### Records drawn from a dataset
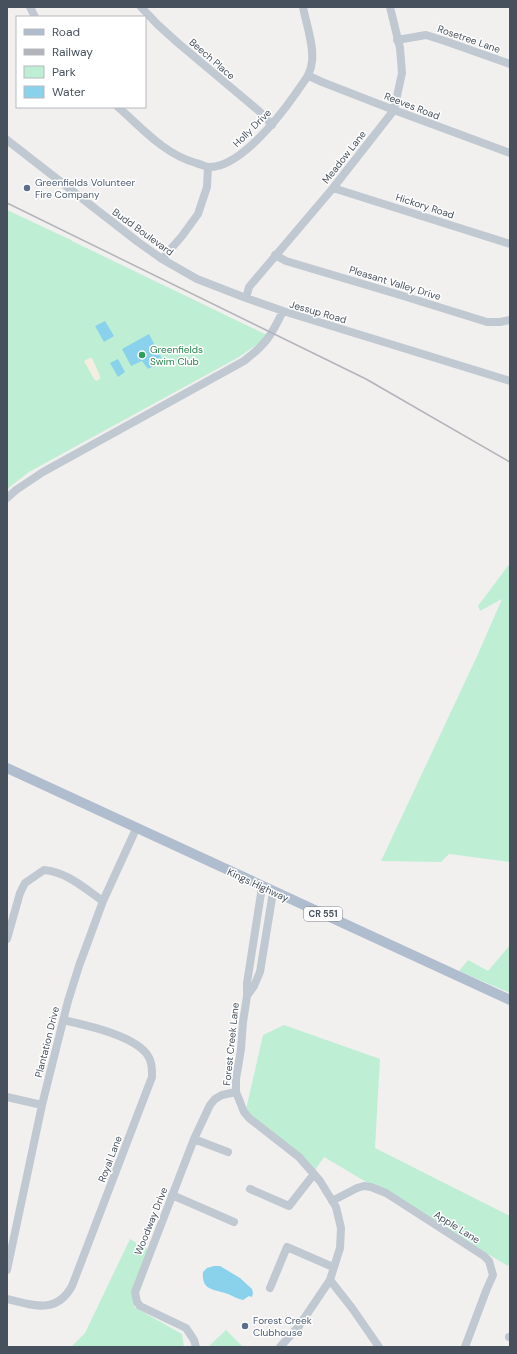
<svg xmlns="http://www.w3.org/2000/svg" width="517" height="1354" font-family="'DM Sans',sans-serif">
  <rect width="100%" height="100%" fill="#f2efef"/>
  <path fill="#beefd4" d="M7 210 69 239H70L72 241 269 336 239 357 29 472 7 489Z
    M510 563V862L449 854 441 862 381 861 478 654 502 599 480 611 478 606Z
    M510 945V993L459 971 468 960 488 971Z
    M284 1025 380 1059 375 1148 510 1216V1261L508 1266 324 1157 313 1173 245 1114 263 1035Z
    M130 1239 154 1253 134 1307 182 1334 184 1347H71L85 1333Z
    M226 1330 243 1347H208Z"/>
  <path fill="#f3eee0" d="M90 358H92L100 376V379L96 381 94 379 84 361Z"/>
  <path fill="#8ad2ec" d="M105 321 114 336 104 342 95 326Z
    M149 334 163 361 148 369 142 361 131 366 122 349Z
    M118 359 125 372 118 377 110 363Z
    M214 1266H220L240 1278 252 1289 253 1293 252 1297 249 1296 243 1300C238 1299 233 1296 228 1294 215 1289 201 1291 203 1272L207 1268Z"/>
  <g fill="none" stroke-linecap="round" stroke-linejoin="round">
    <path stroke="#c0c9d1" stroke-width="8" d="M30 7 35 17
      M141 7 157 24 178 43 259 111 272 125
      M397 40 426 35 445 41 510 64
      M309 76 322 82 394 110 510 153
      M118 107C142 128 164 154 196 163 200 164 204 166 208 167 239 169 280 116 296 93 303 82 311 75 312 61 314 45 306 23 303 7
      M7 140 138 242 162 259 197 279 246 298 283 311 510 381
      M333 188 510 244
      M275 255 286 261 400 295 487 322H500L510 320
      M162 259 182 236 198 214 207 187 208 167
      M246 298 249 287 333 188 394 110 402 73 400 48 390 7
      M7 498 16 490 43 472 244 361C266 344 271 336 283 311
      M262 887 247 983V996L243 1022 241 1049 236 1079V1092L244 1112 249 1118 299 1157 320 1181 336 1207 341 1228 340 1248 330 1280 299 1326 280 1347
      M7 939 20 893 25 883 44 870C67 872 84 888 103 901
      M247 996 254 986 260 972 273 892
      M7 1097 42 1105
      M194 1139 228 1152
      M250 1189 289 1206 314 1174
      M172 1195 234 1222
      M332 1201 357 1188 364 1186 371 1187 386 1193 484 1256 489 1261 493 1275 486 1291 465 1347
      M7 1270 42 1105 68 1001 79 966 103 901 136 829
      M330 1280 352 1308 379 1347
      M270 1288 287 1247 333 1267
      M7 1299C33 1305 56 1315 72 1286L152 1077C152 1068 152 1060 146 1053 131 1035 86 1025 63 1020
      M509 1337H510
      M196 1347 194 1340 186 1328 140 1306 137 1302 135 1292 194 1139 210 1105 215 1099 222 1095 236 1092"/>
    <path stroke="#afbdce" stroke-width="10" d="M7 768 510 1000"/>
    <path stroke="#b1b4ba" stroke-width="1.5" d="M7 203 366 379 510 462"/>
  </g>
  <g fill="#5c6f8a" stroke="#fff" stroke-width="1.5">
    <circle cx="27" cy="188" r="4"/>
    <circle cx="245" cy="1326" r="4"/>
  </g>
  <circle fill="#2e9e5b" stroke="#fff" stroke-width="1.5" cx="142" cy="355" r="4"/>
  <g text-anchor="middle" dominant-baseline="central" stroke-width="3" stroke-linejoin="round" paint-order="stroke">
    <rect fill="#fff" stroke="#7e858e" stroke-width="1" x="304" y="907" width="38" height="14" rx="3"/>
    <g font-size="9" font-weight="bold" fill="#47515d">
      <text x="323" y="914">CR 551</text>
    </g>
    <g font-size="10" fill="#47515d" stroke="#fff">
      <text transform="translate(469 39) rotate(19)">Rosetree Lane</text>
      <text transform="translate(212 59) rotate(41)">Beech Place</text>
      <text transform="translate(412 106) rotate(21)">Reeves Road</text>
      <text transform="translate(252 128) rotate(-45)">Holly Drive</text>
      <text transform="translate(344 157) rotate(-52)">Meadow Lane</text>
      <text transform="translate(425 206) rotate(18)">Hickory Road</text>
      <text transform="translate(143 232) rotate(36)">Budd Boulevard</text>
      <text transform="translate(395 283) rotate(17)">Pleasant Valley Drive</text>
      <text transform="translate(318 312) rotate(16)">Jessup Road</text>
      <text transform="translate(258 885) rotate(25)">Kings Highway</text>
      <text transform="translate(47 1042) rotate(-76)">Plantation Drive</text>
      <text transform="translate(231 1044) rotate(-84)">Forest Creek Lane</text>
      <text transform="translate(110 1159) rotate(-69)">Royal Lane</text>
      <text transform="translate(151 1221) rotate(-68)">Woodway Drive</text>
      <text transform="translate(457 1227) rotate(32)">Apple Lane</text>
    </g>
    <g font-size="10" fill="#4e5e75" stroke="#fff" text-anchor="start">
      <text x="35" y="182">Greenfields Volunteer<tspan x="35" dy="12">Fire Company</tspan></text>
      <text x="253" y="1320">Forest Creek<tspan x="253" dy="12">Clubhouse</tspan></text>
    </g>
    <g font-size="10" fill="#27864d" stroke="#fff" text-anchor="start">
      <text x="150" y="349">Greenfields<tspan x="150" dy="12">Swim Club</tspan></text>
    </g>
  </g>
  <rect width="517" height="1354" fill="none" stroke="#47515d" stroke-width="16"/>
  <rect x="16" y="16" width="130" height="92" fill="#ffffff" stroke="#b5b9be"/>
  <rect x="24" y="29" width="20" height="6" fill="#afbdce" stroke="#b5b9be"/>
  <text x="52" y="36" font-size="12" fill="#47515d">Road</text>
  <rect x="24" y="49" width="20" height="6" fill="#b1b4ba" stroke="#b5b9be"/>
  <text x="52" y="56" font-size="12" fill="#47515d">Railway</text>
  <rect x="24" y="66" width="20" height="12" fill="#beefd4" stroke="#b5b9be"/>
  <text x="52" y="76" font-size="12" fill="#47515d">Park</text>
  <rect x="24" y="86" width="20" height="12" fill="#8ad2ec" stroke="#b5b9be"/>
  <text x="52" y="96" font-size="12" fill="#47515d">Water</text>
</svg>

### Task to carry out
From the data above, determine how many lines hold "path", and write only the number.

### Answer box
6